Lettres de quarantaine
Les nouveaux privilèges: vivre à la campagne et avoir moins de 70 ans
En sortant de la maison, les trois mêmes choix se présentent invariablement:
— Marcher vers l’est jusqu’au cul-de-sac. Puis, mettre les pieds dans la nouvelle rigole qu’a creusée le ruisseau en sortant de son lit. Y prendre des roches – celles qui brillent – et les jeter dans la cavité visqueuse du charriot rouge.
— Partir vers l’ouest à vélo et rejoindre un peu plus loin la 132 jusqu’au pont qui traverse la rivière Bourret. De là, observer ce qu’il reste du vieux moulin et prédire dans combien de printemps la structure sera emportée par le torrent.
— Traverser la rue vers le sud et emprunter la descente de bateau pour observer les retrouvailles bruyantes des oies blanches sur les battures du fleuve.
Non, nous ne sommes pas tous égaux face au confinement. Jamais n’ai-je autant mesuré ma chance d’avoir ces trois options quotidiennes. Parce qu’il faut se le dire, ce n’est pas tout le monde qui a des ruisseaux où jeter des roches ― et le cri des oies pour s’émerveiller.
Pourtant, il y a huit ans, je m’échouais ici, dans Les Fonds, en burnout, enceinte et sans emploi. Un trio explosif. Persuadée que ce qui me ramènerait sur pied serait la vue de l’horizon, la proximité avec la nature et la mise en conserve des légumes des deux potagers nouvellement créés. Et la pâtisserie.
J’avais tort. Dans Les Fonds, cette enclave le long du fleuve située au creux de deux bonnes côtes de la 132, je me suis sournoisement sentie captive, traumatisée par la simple vue des tâches domestiques à accomplir, avec l’impression de répéter indéfiniment les gestes de ma mère et de ma grand-mère.
L’anxiété ne s’est apaisée complètement que lorsque j’ai poursuivi un métier que j’aimais — le journalisme — et gagné ma vie convenablement comme pigiste. Avec la famille et le jardin comme précieux équilibre. Un trio bienfaisant.
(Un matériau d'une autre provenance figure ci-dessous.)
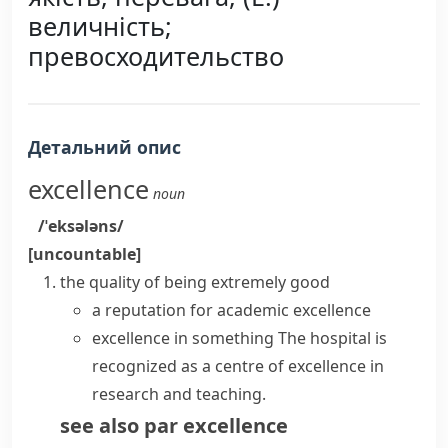
величність;
превосходительство
Детальний опис
excellence
noun
/ˈeksələns/
[uncountable]
the quality of being extremely good
a reputation for academic excellence
excellence in something
The hospital is
recognized as
a centre of excellence
in
research and teaching.
see also
par excellence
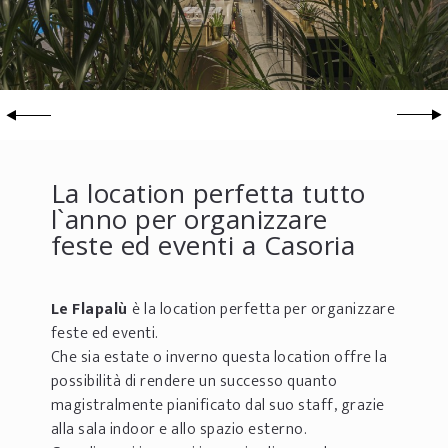
La location perfetta tutto
l`anno per organizzare
feste ed eventi a Casoria
Le
Flapalù
è la location perfetta per organizzare
feste ed eventi.
Che sia estate o inverno questa location offre la
possibilità di rendere un successo quanto
magistralmente pianificato dal suo staff, grazie
alla sala indoor e allo spazio esterno.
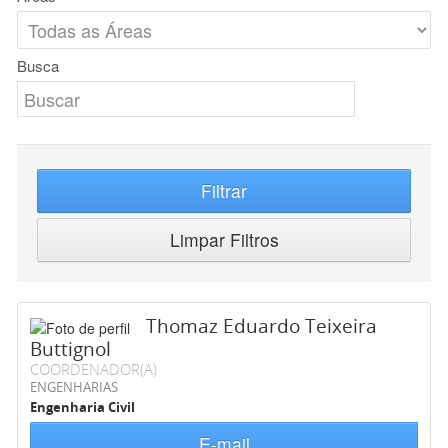
Busca
Filtrar
Limpar Filtros
Thomaz Eduardo Teixeira
Buttignol
COORDENADOR(A)
ENGENHARIAS
Engenharia Civil
E-mail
J’avais pris l’habitude d’appeler mes amis de longue date, après mes bouffées d’angoisse. Des gens ayant souvent trois fois mon âge, rencontrés au fil des reportages et des déménagements. Leurs histoires, inflexions dans la voix et attitudes m’ont toujours apaisée.
En les écoutant, j’étais bien. Avec la pandémie, plusieurs sont devenus anxieux, davantage d’ailleurs par la perspective de rester confinés indéfiniment que d’attraper la Covid-19. C’est donc à mon tour, maintenant, de leur rendre un peu du réconfort qu’ils m’ont si souvent apporté.
Au bout du fil, Paula a le cœur gros. L’isolement dans son petit appartement de Saint-Édouard-de-Lotbinière commence à peser lourd, même pour cette ermite autoproclamée de 83 ans. Elle ne supporte pas de voir son frère désinfecter les poignées de porte après avoir déposé son épicerie sur le palier sans pouvoir le serrer dans ses bras. Au téléphone, elle éclate en sanglots.
Pour Paula, cette pandémie, c’est toutefois un coup de chance, une occasion inespérée de revoir toutes nos pratiques. «La démondialisation, c’est ça qui va sauver la planète!» me lance-t-elle, optimiste. Elle revient sur un siècle de destruction de l’environnement et me parle du temps pas si lointain où chaque famille presque autosuffisante assurait sa survie dans les campagnes.
— «Je ne te parle pas du temps de Christophe Colomb, je te parle de mon père!» martèle-t-elle avant de couper court à la conversation pour écouter le point de presse de Trudeau.
— «Rappelle-moi bientôt, Eugénie, si tu savais comme ça me fait du bien de te parler.» Je raccroche. En bas, la plus jeune chahute derrière la porte.
Dehors, on négocie l’option à prendre. Ce sera la rigole.
Depuis le début du confinement, les Fonds s’avèrent être un luxe. Le télétravail a été rendu possible du jour au lendemain par un de mes employeurs, pourtant récalcitrant avant la pandémie. L’une de nos deux voitures est devenue complètement inutile. Le village, à deux kilomètres d’ici, semble lointain. Chaque maison a néanmoins fermé ses portes pour se transformer en forteresse impénétrable, avec la peur de l’autre qui s’y installe, insidieuse.
Bien que la démondialisation ne soit ni possible ni souhaitable, ce que Paula m’enseigne, c’est de cultiver notre autonomie et notre capacité à être heureux. Et à ce jeu, les enfants sont maitres.